Publicada el 8/07/2019

“Cuando entré en el proceso de selección para el puesto de entrenadora titular de EE.UU. delimité las áreas donde necesitábamos mejorar. Analicé nuestras fortalezas y debilidades y escogí los puntos donde nos hacía falta crecer (…) Incluso estudié a los equipos que nos habíamos enfrentado en los doce meses anteriores a cada Mundial. Cada detalle importaba en la preparación para ganar en Canadá. No habíamos ganando el campeonato en 16 años y yo me preguntaba si era cuestión de cambiar el plan”, le comentó Jill Ellis a The Coaches' Voice. Y a partir de esa frase tiene sentido el hecho de que la selección femenina de fútbol de los Estados Unidos lleva dos Mundiales seguidos (2015 y 2019) con la entrenadora inglesa a cargo.

En 2019, Estados Unidos mejoró sus números del 2015, porque ganaron todos sus encuentros, además marcaron doce (12) goles más y tuvieron la misma cantidad de anotaciones en contra. Pero lo fundamental fue que demostraron un control emocional para saber adaptar su juego a los distintos contextos del juego y también para aguantar y contrarrestar al contrario.

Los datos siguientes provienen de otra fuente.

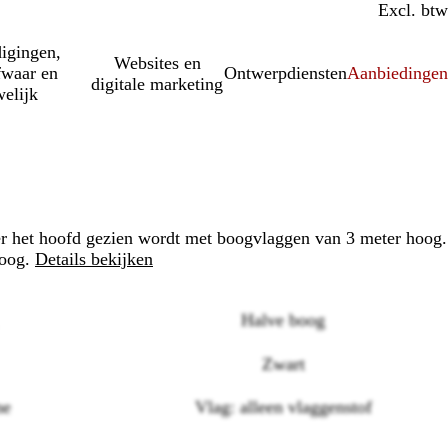
Incl. btw
Excl. btw
igingen,
Websites en
fwaar en
Ontwerpdiensten
Aanbiedinge
digitale marketing
elijk
er het hoofd gezien wordt met boogvlaggen van 3 meter hoog.
boog.
Details bekijken
Halve boog
Zwart
me
Vlag: alleen vlaggenstof
Loading
options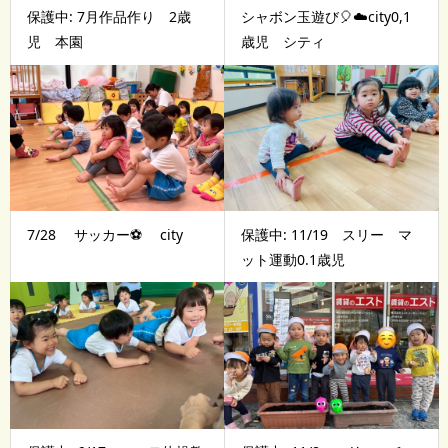
保護中: 7月作品作り 2歳
シャボン玉遊び🎈☁️city0,1
児 本園
歳児 シティ
7/28 サッカー⚽️ city
保護中: 11/19 スリー マ
ット運動0.1歳児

La selección dirigida por Jill Ellis pretendería progresar con el balón dominado a partir de sus centrales, teniendo como primera intención salir por abajo con alguna pieza del centro del campo, ya sea con Julie Ertz, Rose Lavelle o Samantha Mewis. Sin embargo, cuando no conseguían progresar de esta manera, activarían algún envío largo, a espaldas de la defensa rival o con alguna pieza en amplitud en la banda para intentar algún 1 vs. 1, sobre todo por parte de Abby Dahlkemper, en el cual buscaría a una de los extremos (Megan Rapinoe, Tobin Heath o también Christen Press) para generar profundidad aprovechando su velocidad en la ruptura a la zona libre.